I'm looking for a short story whose title I can't remember.


In it a wealthy man practices cloning and consciousness transfer to achieve immortality, often parading older bodies around his estate naked (not a nice guy). The story follows a final transplant, which doesn't go as expected. The man is left trapped with his memories and no ability to speak, while the clone walks off behaving exactly as he would.



Answer



This is "The Extra" by Greg Egan.



Daniel Gray didn't merely arrange for his Extras to live in a building within the grounds of his main residence - although that in itself would have been shocking enough. At the height of his midsummer garden party, he had their trainer march them along a winding path which took them within metres of virtually every one of his wealthy and powerful guests.



....




Of course, naked, the Extras looked exactly like naked humans, but in Gray's cultural milieu, stark naked humans en masse were not a common sight, and so the paradoxical effect of revealing the creatures' totally human appearance was to make it easier to think of them as less than human.



....



When he awoke, he was numb all over, and unable to move or make a sound, but he could see. Poorly, at first, but over a period that might have been hours, or might have been days - punctuated as it was with stretches of enervating, dreamless sleep - he was able to identify his surroundings.



....



When, at last, one arm came under his control, he raised it, with great effort, into his field of view.
It was his arm, his old arm - not the Extra's.

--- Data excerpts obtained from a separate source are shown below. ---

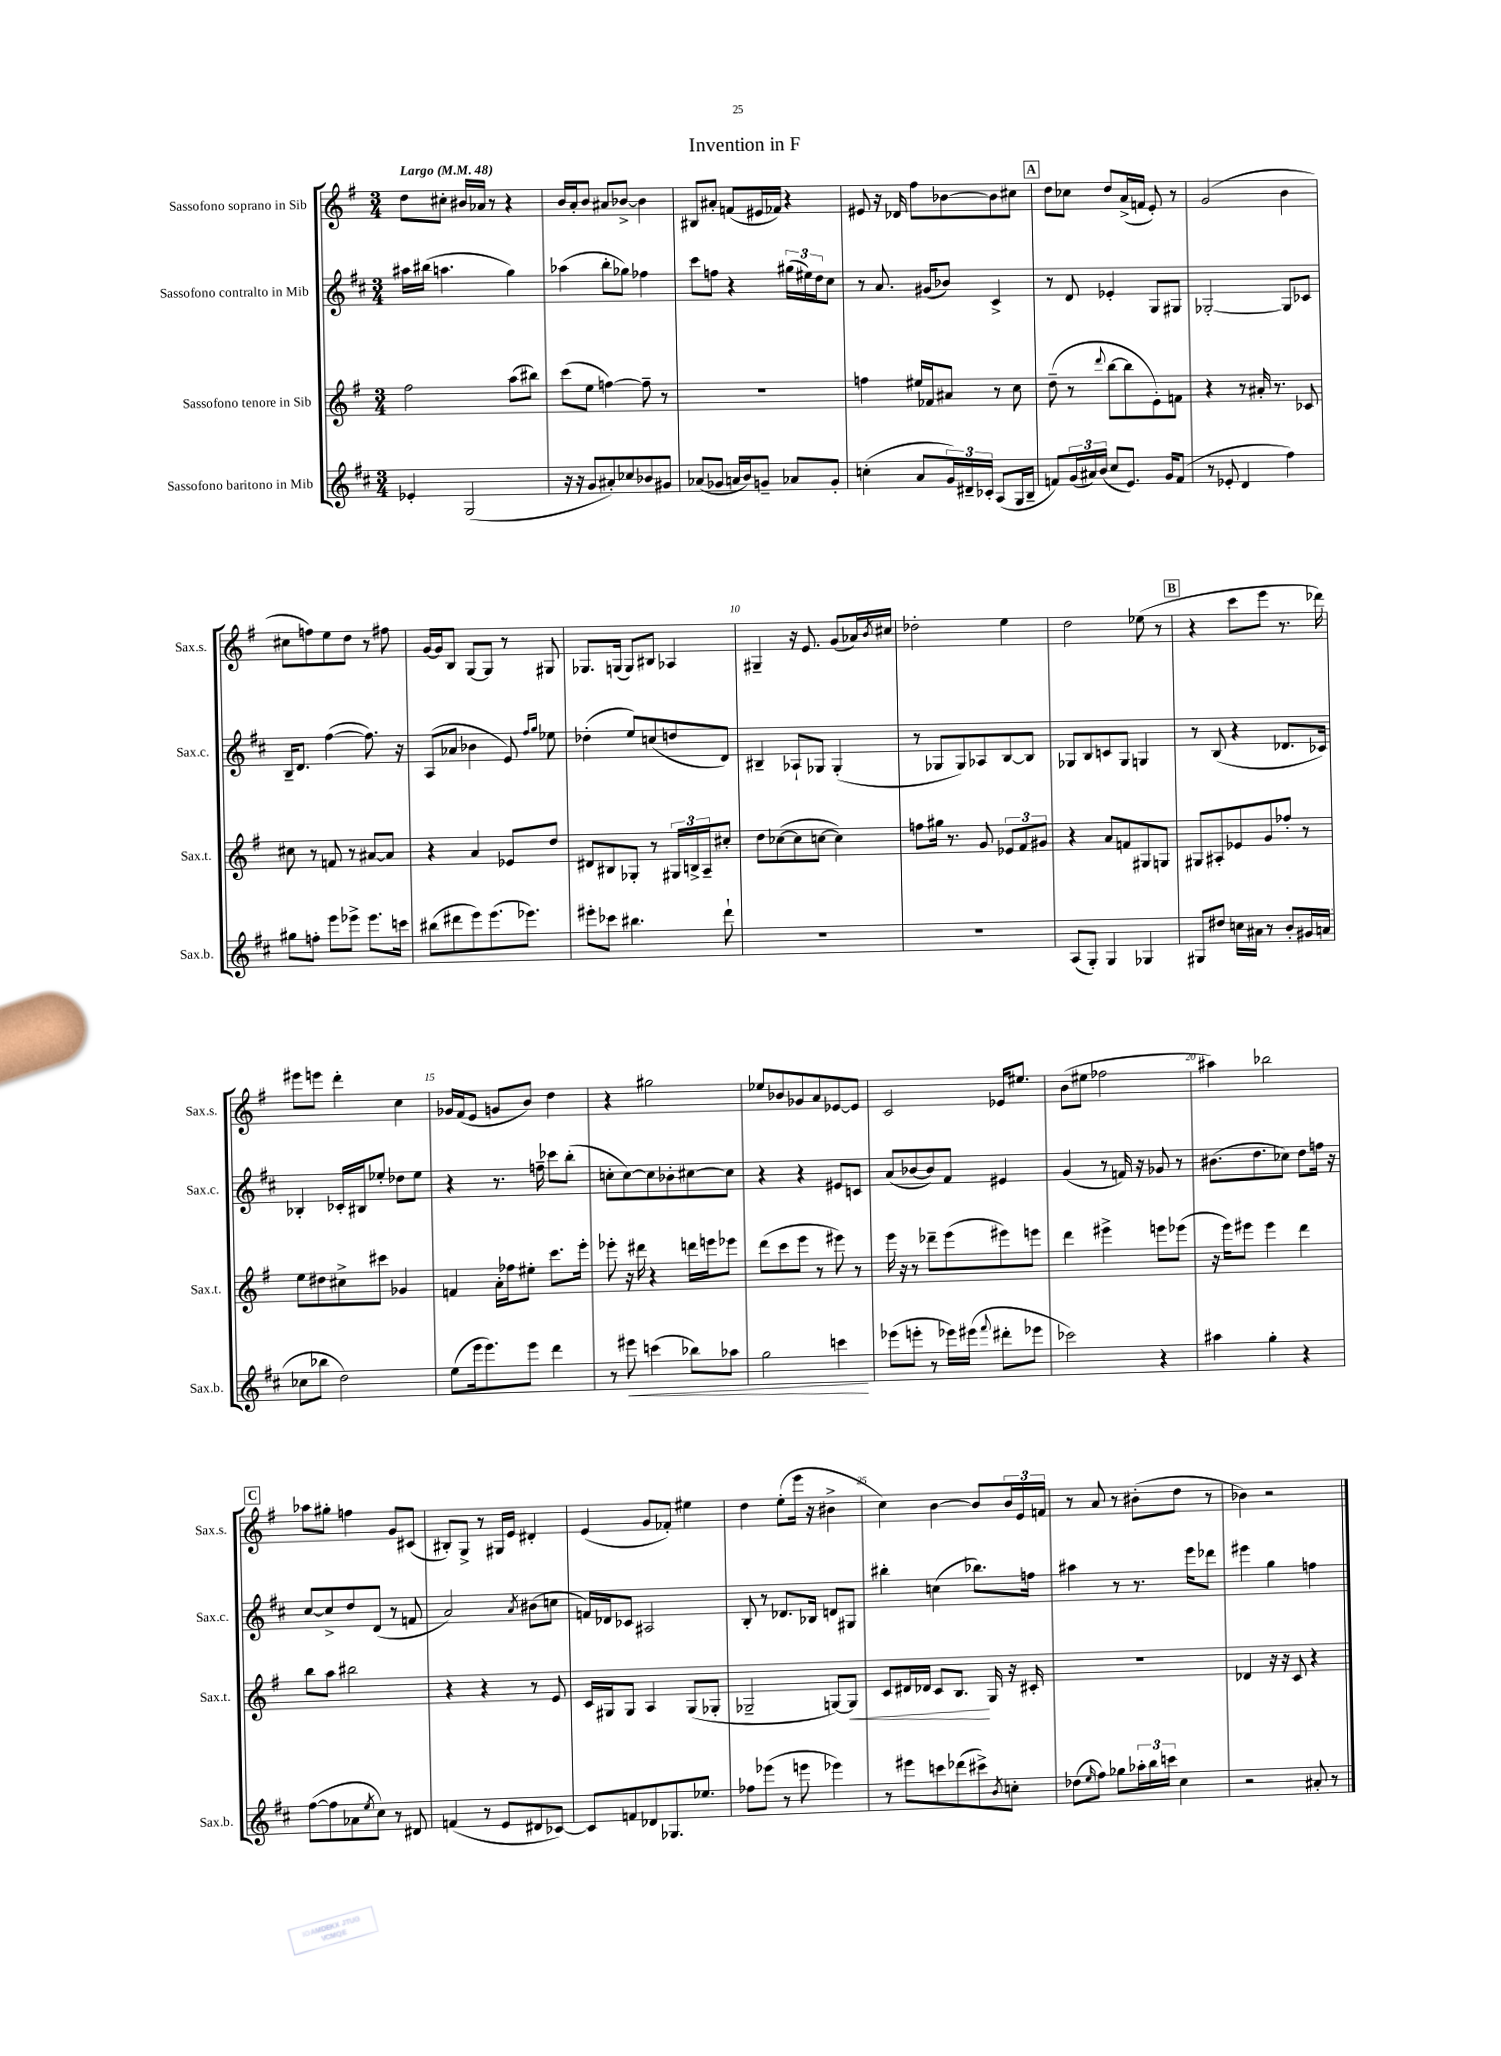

**kern	**kern	**kern	**kern
*staff4	*staff3	*staff2	*staff1
*clefG2	*clefG2	*clefG2	*clefG2
*k[f#c#]	*k[f#]	*k[f#c#]	*k[f#]
*M3/4	*M3/4	*M3/4	*M3/4
*MM48	*MM48	*MM48	*MM48
4e-'	2ff#	16aa#	8dd
.	.	(16bb#	.
.	.	4.aa	8cc#'
(2G	.	.	16b#
.	.	.	16a-
.	.	.	8r
.	(8aa	4gg)	4r
.	8bb#)	.	.
=	=	=	=
16r	(8ccc	(4aa-	16b
16r	.	.	16a'
8g	8ee	.	8b
8a#')	[4ff)	8bb'	8a#
8cc-	.	8gg-)	[8b-^
8b-	8ff~]	4ff-	4b-]
8g#	8r	.	.
=	=	=	=
(8a-	2.r	8ccc#	8B#
8g-	.	8ff	8a#'
16a	.	4r	(8f
16b)	.	.	.
8g~	.	.	16e#
.	.	.	16f-)
8a-	.	(24gg#	4r
.	.	24ee#)	.
.	.	24dd	.
8g'	.	8cc#	.
=	=	=	=
(4cc'	4ff	8r	8e#
.	.	8.a	16r
.	.	.	16d-
8a	16ee#	.	8ff#
.	16f-	(16g#	.
24g)	8a#	8b-)	[8b-
24d#~	.	.	.
24c-'	.	.	.
(8A	8r	4c#^	8b-]
16G	8cc	.	8cc#
16B~	.	.	.
=	=	=	=
8f)	(8dd~	8r	8dd
(24g	8r	8d	8cc-
24a#)	.	.	.
(24b	.	.	.
.	8qqddd	.	.
8cc#	[8bb	4e-'	8dd
8.e)	8bb]	.	(16a^
.	.	.	16f
.	8e')	8G	8e')
16g	.	.	.
(8f	8f	8G#	8r
=	=	=	=
8r	4r	[2G-'	(2g
8e-'	.	.	.
4d	8r	.	.
.	16a#'	.	.
.	8.r	.	.
4ff#)	.	8G-]	4b
.	8c-	8c-	.
=	=	=	=
8gg#	8cc#	16B~	8cc#
.	.	8.d	.
8ff'	8r	.	8ff)
8eee	8f	([4ff#	8ee
8eee-^	8r	.	8dd
8.eee-	[8a#	8.ff#])	8r
.	8a#]	.	8ff#
16ccc	.	16r	.
=	=	=	=
(8bb#	4r	(8A	[16g
.	.	.	16g]
8ddd#	.	8a-	8B
8eee)	4a	4b-	[8G
(8.eee	.	.	8G]
.	8e-	8e)	8r
8.eee-)	.	.	.
.	.	16qqff#	.
.	.	16qqgg	.
.	8dd	8ee-	8G#
=	=	=	=
8eee#'	8d#	(4dd-'	8.G-
8ccc-	8B#	.	.
.	.	.	(16G
4.bb#	8G-'	8ee)	8G)
.	8r	(8cc	8B#
.	24G#	8dd	4A-
.	24B^	.	.
.	24A~	.	.
8ddd`	8cc#'	8d)	.
=	=	=	=
2.r	8dd	4B#~	4G#~
.	([8cc-	.	.
.	8cc-]	8A-`	16r
.	.	.	8.e
.	[8cc	8G-	.
.	4cc])	(4G-'	(8g
.	.	.	16a-)
.	.	.	8qb
.	.	.	16cc#
=	=	=	=
2.r	8ff	8r	2dd-'
.	16gg#	8G-	.
.	8.r	.	.
.	.	8G-)	.
.	8g	8A-	.
.	12e-	[8B	4ee
.	12f#	.	.
.	.	8B]	.
.	12g#	.	.
=	=	=	=
(8A	4r	8G-	2dd
8G')	.	8B	.
4G	8a	8c	.
.	8f	8G-	.
4G-	8G#	4G	(8ee-
.	8G	.	8r
=	=	=	=
8G#	8G#	8r	4r
8dd#	8A#'	(8B	.
16cc	8e-	4r	8ccc
16a#	.	.	.
8r	8g	.	8eee
8b'	8ff-'	8.d-	8.r
16g#	8r	.	.
(16a	.	16c-)	16ddd-)
=	=	=	=
8cc-	8ee	4B-'	8eee#
8bb-	8dd#	.	8eee
2dd)	8cc#^	16c-'	4ddd'
.	.	16B#	.
.	8ccc#	8ee-'	.
.	4g-	8dd-	4cc
.	.	8ee-	.
=	=	=	=
(8ee	4f	4r	16g-
.	.	.	(16f#
16eee	.	.	8e
8.eee)	.	.	.
.	16a'	8.r	8g
.	16ff-	.	.
8eee	8ee#'	.	8b)
.	.	16ff~	.
4ddd	8.ccc	8ccc-	4dd
.	.	(8bb'	.
.	16eee'	.	.
=	=	=	=
8r	8eee-'	8cc'	4r
8eee#	16r	[8cc)	.
.	16ddd#	.	.
(4ccc	4r	8cc]	2gg#
.	.	8b-'	.
8bb-)	16ddd	[8cc#	.
.	16eee	.	.
8aa-	8eee-	8cc#]	.
=	=	=	=
2gg	(8ddd	4r	8ee-
.	8ccc	.	8b-
.	8eee	4r	8g-
.	8r	.	8a
4ccc	8eee#)	8e#	[8e-
.	8r	8c	8e-]
=	=	=	=
(8eee-	16eee	(8a	2c
.	16r	.	.
8eee'	8r	[8b-	.
8r	8ddd-~	8b-])	.
16eee-)	(8eee	8f#	.
(16eee#	.	.	.
8qqfff#	.	.	.
8ddd#'	8eee#)	4e#	16e-
.	.	.	8.ee#
8eee-	8eee	.	.
=	=	=	=
2ccc-)	4ddd	(4g	(8b
.	.	.	8ee#
.	4eee#^	8r	2ff-
.	.	16f)	.
.	.	16r	.
4r	8eee	8g-	.
.	(8eee-	8r	.
=	=	=	=
4aa#	16r	(8.b#	4aa#)
.	16eee)	.	.
.	8eee#	.	.
.	.	8.dd	.
4gg'	4eee#	.	2bb-
.	.	8cc-)	.
4r	4ddd	8dd	.
.	.	16ff	.
.	.	16r	.
=	=	=	=
([8ff#	8bb	[8cc#	8aa-
8ff#]	8aa	8cc#^]	8gg#'
8a-	2bb#	8dd	4ff
8qee	.	.	.
8cc#)	.	(8d	.
8r	.	8r	8g
8d#	.	8f	(8c#
=	=	=	=
(4f	4r	2a)	8B#')
.	.	.	8G^
8r	4r	.	8r
8e	.	.	16G#
.	.	.	16e
.	.	8qa	.
8d#	8r	(8b#	4d#'
[8c-)	8e	8cc	.
=	=	=	=
8c-]	16c	16f)	(4e
.	16G#	16d-	.
8f	8G#	8c-	.
8d-	4A	2A#	8g
8.G-	.	.	8f-')
.	(8G#	.	4ee#
8.ee-	.	.	.
.	8G-'	.	.
=	=	=	=
8ff-	2G-~	8B'	4dd
(8eee-	.	8r	.
8r	.	8.d-	(8ee'
8eee	.	.	16eee
.	.	16B-	16r
4eee-)	[8G)	8d	4b#^
.	8G]	8G#	.
=	=	=	=
8r	8c	4bb#'	4cc)
8eee#	16d#	.	.
.	16d-	.	.
8ccc	8c	(4cc	[4b
(8ddd-	8.B	.	.
8ccc#^)	.	8.bb-)	8b]
.	16G	.	.
8qb	.	.	.
8cc'	16r	.	24b
.	.	.	24e
.	16c#'	16ff	.
.	.	.	24f
=	=	=	=
(8dd-	2.r	4aa#	8r
16qqee	.	.	.
8ff#)	.	.	8a
8gg-	.	8r	8r
24aa-'	.	8.r	(8b#'
24bb	.	.	.
24ccc	.	.	.
4cc#	.	.	8dd
.	.	16eee	.
.	.	8ddd-	8r
=	=	=	=
2r	4d-	4eee#	4b-)
.	16r	4gg	2r
.	16r	.	.
.	8c	.	.
8a#'	4r	4ff	.
8r	.	.	.
==	==	==	==
*-	*-	*-	*-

He tried to emit a wail of despair, but nothing came out.



....



One day, he had a visitor - the first person he'd seen since the operation who was not a health professional clad in white. The visitor was a young man, dressed in brightly coloured pyjamas, and travelling in a wheelchair.



....



Then Gray realised that the man in the wheelchair was the Extra, D12. And yet he spoke. And when he spoke, the doctors shook with sycophantic laughter.